Onisaburo Deguchi taught chinkon kishin to Masaharu Taniguchi (谷口雅春), founder of Seicho-no-Ie, and Mokichi Okada (岡田茂吉), founder of the Church of World Messianity. Johrei (浄霊) as practiced by the Church of World Messianity is directly based on chinkon kishin, while the chinkon (meditation) aspect of chinkon kishin forms the basis of shinsōkan (神想観) in Seicho-no-Ie. The practice of johrei in turn inspired Kōtama Okada, founder of the Mahikari movement, to invent the similar practice of okiyome (お浄め).

==Religions==
The following Japanese new religions derive their basic teachings and practices from chinkon kishin and its derirative practices, as taught to their founders by Nagasawa, Deguchi, or Okada.

- Oomoto
- Ananaikyo
- Shintō Tenkōkyo
- Seicho-No-Ie
- "Divine light" (johrei / okiyome-practicing) religions
  - Church of World Messianity and related splinter groups such as Shinji Shumeikai
  - Mahikari movement religions (including Sukyo Mahikari and World Divine Light)

Yamakage Shinto (山蔭神道), a Shinto sect that was led by Motohisa Yamakage (山蔭基央) during the late 20th century, also teaches chinkon meditation. The Shinto sect, headquartered at Kirei-gū (貴嶺宮) in Kōta, Aichi Prefecture, is associated with the modern koshintō (古神道) revival movement. Chinkon meditation in Yamakage Shinto is performed while seated on the floor and is performed using techniques such as breathing exercises, counting numbers, mudras, meditating on a mirror, and ritual chanting.

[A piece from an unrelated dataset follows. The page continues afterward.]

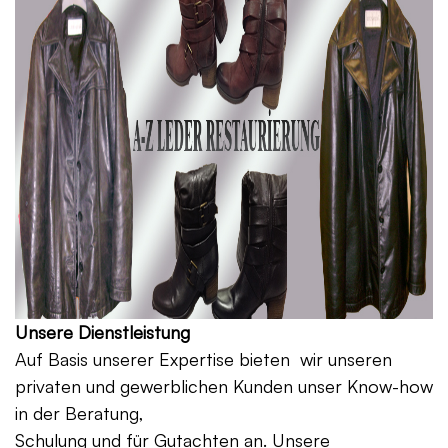
Unsere Dienstleistung
Auf Basis unserer Expertise bieten wir unseren
privaten und gewerblichen Kunden unser Know-how
in der Beratung,
Schulung und für Gutachten an. Unsere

Chinkon is also practiced in Shinseidō (神仙道), a religious philosophy and movement founded by Miyaji Suii (宮地水位).

==Academic studies==
Chinkon kishin has been thoroughly studied in a 2009 monograph by Birgit Staemmler, which is the published revision of her 2002 doctoral dissertation written at the University of Tübingen. A detailed treatment of chinkon kishin can also be found in Nancy K. Stalker's 2008 biography about Onisaburo Deguchi, Prophet Motive. The history of chinkon kishin has also been studied in a doctoral dissertation by Namiki (2020).